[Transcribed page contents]
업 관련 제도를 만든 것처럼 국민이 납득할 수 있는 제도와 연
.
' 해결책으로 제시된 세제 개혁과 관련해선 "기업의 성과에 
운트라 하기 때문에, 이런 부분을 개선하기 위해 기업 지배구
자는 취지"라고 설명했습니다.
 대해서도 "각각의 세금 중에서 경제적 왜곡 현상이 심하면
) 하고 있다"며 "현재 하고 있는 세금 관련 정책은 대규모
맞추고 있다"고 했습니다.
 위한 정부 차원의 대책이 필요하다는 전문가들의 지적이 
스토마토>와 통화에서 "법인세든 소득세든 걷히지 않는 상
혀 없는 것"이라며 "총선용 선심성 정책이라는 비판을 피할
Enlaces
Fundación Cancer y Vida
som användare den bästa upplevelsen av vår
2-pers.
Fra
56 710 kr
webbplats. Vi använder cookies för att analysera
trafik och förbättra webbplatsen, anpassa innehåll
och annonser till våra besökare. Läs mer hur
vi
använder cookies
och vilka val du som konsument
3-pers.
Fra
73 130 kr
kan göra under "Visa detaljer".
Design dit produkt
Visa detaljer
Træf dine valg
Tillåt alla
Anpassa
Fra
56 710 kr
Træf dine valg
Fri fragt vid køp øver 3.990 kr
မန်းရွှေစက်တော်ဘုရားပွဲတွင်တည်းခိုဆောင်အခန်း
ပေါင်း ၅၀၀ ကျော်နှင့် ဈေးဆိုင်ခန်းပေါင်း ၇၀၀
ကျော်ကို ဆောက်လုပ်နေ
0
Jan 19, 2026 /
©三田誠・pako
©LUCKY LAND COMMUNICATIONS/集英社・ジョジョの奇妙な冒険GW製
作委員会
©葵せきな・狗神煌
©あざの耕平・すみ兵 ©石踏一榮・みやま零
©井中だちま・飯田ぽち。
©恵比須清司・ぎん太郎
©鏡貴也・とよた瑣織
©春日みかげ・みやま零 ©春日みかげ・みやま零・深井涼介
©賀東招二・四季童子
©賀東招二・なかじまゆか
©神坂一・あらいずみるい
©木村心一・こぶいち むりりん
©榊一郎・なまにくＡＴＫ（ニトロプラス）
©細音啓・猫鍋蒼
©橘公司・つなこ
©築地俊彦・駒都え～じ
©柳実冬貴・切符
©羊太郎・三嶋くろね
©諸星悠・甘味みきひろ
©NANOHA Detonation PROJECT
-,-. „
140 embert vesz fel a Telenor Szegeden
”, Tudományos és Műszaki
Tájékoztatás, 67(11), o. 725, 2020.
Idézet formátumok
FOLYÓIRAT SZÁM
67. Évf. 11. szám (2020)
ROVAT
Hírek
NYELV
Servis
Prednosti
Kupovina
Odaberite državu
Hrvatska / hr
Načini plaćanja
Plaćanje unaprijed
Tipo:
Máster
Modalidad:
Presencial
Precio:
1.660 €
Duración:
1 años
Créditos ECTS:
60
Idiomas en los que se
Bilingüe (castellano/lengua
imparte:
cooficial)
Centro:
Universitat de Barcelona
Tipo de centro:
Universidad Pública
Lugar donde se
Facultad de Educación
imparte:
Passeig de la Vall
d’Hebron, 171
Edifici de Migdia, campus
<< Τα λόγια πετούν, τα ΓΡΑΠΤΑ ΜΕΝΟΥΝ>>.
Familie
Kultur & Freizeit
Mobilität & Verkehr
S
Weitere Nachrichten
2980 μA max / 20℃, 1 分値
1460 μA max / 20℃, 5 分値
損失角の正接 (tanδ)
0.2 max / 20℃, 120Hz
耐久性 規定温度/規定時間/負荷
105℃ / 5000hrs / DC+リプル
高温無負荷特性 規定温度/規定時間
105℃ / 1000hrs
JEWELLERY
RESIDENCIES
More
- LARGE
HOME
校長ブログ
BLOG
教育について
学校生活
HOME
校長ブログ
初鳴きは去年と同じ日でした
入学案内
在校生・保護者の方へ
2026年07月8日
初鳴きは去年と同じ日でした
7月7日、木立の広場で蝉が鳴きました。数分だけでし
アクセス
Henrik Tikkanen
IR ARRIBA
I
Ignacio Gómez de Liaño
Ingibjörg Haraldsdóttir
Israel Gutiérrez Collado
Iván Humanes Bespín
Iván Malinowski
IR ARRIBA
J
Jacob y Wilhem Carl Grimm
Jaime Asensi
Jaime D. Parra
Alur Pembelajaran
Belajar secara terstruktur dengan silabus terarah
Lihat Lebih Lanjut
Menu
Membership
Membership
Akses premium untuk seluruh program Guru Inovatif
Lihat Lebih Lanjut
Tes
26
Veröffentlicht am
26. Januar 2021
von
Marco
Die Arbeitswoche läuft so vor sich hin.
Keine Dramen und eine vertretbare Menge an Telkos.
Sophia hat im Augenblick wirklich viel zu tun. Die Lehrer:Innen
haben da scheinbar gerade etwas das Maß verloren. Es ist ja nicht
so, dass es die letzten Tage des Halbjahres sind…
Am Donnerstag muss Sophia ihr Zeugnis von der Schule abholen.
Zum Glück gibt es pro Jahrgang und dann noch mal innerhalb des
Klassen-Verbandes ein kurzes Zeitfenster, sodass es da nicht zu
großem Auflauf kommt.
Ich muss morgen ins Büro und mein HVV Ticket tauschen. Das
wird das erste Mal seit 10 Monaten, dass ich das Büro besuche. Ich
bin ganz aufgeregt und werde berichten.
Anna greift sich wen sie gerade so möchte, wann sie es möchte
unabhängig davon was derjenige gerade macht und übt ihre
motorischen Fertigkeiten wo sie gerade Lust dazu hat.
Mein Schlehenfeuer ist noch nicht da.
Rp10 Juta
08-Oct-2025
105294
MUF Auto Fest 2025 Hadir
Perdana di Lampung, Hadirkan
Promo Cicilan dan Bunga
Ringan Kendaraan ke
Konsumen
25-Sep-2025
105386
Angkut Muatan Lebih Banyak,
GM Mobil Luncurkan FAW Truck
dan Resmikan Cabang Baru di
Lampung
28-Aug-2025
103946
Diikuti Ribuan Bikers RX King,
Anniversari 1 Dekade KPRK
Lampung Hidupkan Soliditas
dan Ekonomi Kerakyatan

### What is expected
Repeat the data above exactly.

### Answer for the task
업 관련 제도를 만든 것처럼 국민이 납득할 수 있는 제도와 연
.
' 해결책으로 제시된 세제 개혁과 관련해선 "기업의 성과에 
운트라 하기 때문에, 이런 부분을 개선하기 위해 기업 지배구
자는 취지"라고 설명했습니다.
 대해서도 "각각의 세금 중에서 경제적 왜곡 현상이 심하면
) 하고 있다"며 "현재 하고 있는 세금 관련 정책은 대규모
맞추고 있다"고 했습니다.
 위한 정부 차원의 대책이 필요하다는 전문가들의 지적이 
스토마토>와 통화에서 "법인세든 소득세든 걷히지 않는 상
혀 없는 것"이라며 "총선용 선심성 정책이라는 비판을 피할
Enlaces
Fundación Cancer y Vida
som användare den bästa upplevelsen av vår
2-pers.
Fra
56 710 kr
webbplats. Vi använder cookies för att analysera
trafik och förbättra webbplatsen, anpassa innehåll
och annonser till våra besökare. Läs mer hur
vi
använder cookies
och vilka val du som konsument
3-pers.
Fra
73 130 kr
kan göra under "Visa detaljer".
Design dit produkt
Visa detaljer
Træf dine valg
Tillåt alla
Anpassa
Fra
56 710 kr
Træf dine valg
Fri fragt vid køp øver 3.990 kr
မန်းရွှေစက်တော်ဘုရားပွဲတွင်တည်းခိုဆောင်အခန်း
ပေါင်း ၅၀၀ ကျော်နှင့် ဈေးဆိုင်ခန်းပေါင်း ၇၀၀
ကျော်ကို ဆောက်လုပ်နေ
0
Jan 19, 2026 /
©三田誠・pako
©LUCKY LAND COMMUNICATIONS/集英社・ジョジョの奇妙な冒険GW製
作委員会
©葵せきな・狗神煌
©あざの耕平・すみ兵 ©石踏一榮・みやま零
©井中だちま・飯田ぽち。
©恵比須清司・ぎん太郎
©鏡貴也・とよた瑣織
©春日みかげ・みやま零 ©春日みかげ・みやま零・深井涼介
©賀東招二・四季童子
©賀東招二・なかじまゆか
©神坂一・あらいずみるい
©木村心一・こぶいち むりりん
©榊一郎・なまにくＡＴＫ（ニトロプラス）
©細音啓・猫鍋蒼
©橘公司・つなこ
©築地俊彦・駒都え～じ
©柳実冬貴・切符
©羊太郎・三嶋くろね
©諸星悠・甘味みきひろ
©NANOHA Detonation PROJECT
-,-. „
140 embert vesz fel a Telenor Szegeden
”, Tudományos és Műszaki
Tájékoztatás, 67(11), o. 725, 2020.
Idézet formátumok
FOLYÓIRAT SZÁM
67. Évf. 11. szám (2020)
ROVAT
Hírek
NYELV
Servis
Prednosti
Kupovina
Odaberite državu
Hrvatska / hr
Načini plaćanja
Plaćanje unaprijed
Tipo:
Máster
Modalidad:
Presencial
Precio:
1.660 €
Duración:
1 años
Créditos ECTS:
60
Idiomas en los que se
Bilingüe (castellano/lengua
imparte:
cooficial)
Centro:
Universitat de Barcelona
Tipo de centro:
Universidad Pública
Lugar donde se
Facultad de Educación
imparte:
Passeig de la Vall
d’Hebron, 171
Edifici de Migdia, campus
<< Τα λόγια πετούν, τα ΓΡΑΠΤΑ ΜΕΝΟΥΝ>>.
Familie
Kultur & Freizeit
Mobilität & Verkehr
S
Weitere Nachrichten
2980 μA max / 20℃, 1 分値
1460 μA max / 20℃, 5 分値
損失角の正接 (tanδ)
0.2 max / 20℃, 120Hz
耐久性 規定温度/規定時間/負荷
105℃ / 5000hrs / DC+リプル
高温無負荷特性 規定温度/規定時間
105℃ / 1000hrs
JEWELLERY
RESIDENCIES
More
- LARGE
HOME
校長ブログ
BLOG
教育について
学校生活
HOME
校長ブログ
初鳴きは去年と同じ日でした
入学案内
在校生・保護者の方へ
2026年07月8日
初鳴きは去年と同じ日でした
7月7日、木立の広場で蝉が鳴きました。数分だけでし
アクセス
Henrik Tikkanen
IR ARRIBA
I
Ignacio Gómez de Liaño
Ingibjörg Haraldsdóttir
Israel Gutiérrez Collado
Iván Humanes Bespín
Iván Malinowski
IR ARRIBA
J
Jacob y Wilhem Carl Grimm
Jaime Asensi
Jaime D. Parra
Alur Pembelajaran
Belajar secara terstruktur dengan silabus terarah
Lihat Lebih Lanjut
Menu
Membership
Membership
Akses premium untuk seluruh program Guru Inovatif
Lihat Lebih Lanjut
Tes
26
Veröffentlicht am
26. Januar 2021
von
Marco
Die Arbeitswoche läuft so vor sich hin.
Keine Dramen und eine vertretbare Menge an Telkos.
Sophia hat im Augenblick wirklich viel zu tun. Die Lehrer:Innen
haben da scheinbar gerade etwas das Maß verloren. Es ist ja nicht
so, dass es die letzten Tage des Halbjahres sind…
Am Donnerstag muss Sophia ihr Zeugnis von der Schule abholen.
Zum Glück gibt es pro Jahrgang und dann noch mal innerhalb des
Klassen-Verbandes ein kurzes Zeitfenster, sodass es da nicht zu
großem Auflauf kommt.
Ich muss morgen ins Büro und mein HVV Ticket tauschen. Das
wird das erste Mal seit 10 Monaten, dass ich das Büro besuche. Ich
bin ganz aufgeregt und werde berichten.
Anna greift sich wen sie gerade so möchte, wann sie es möchte
unabhängig davon was derjenige gerade macht und übt ihre
motorischen Fertigkeiten wo sie gerade Lust dazu hat.
Mein Schlehenfeuer ist noch nicht da.
Rp10 Juta
08-Oct-2025
105294
MUF Auto Fest 2025 Hadir
Perdana di Lampung, Hadirkan
Promo Cicilan dan Bunga
Ringan Kendaraan ke
Konsumen
25-Sep-2025
105386
Angkut Muatan Lebih Banyak,
GM Mobil Luncurkan FAW Truck
dan Resmikan Cabang Baru di
Lampung
28-Aug-2025
103946
Diikuti Ribuan Bikers RX King,
Anniversari 1 Dekade KPRK
Lampung Hidupkan Soliditas
dan Ekonomi Kerakyatan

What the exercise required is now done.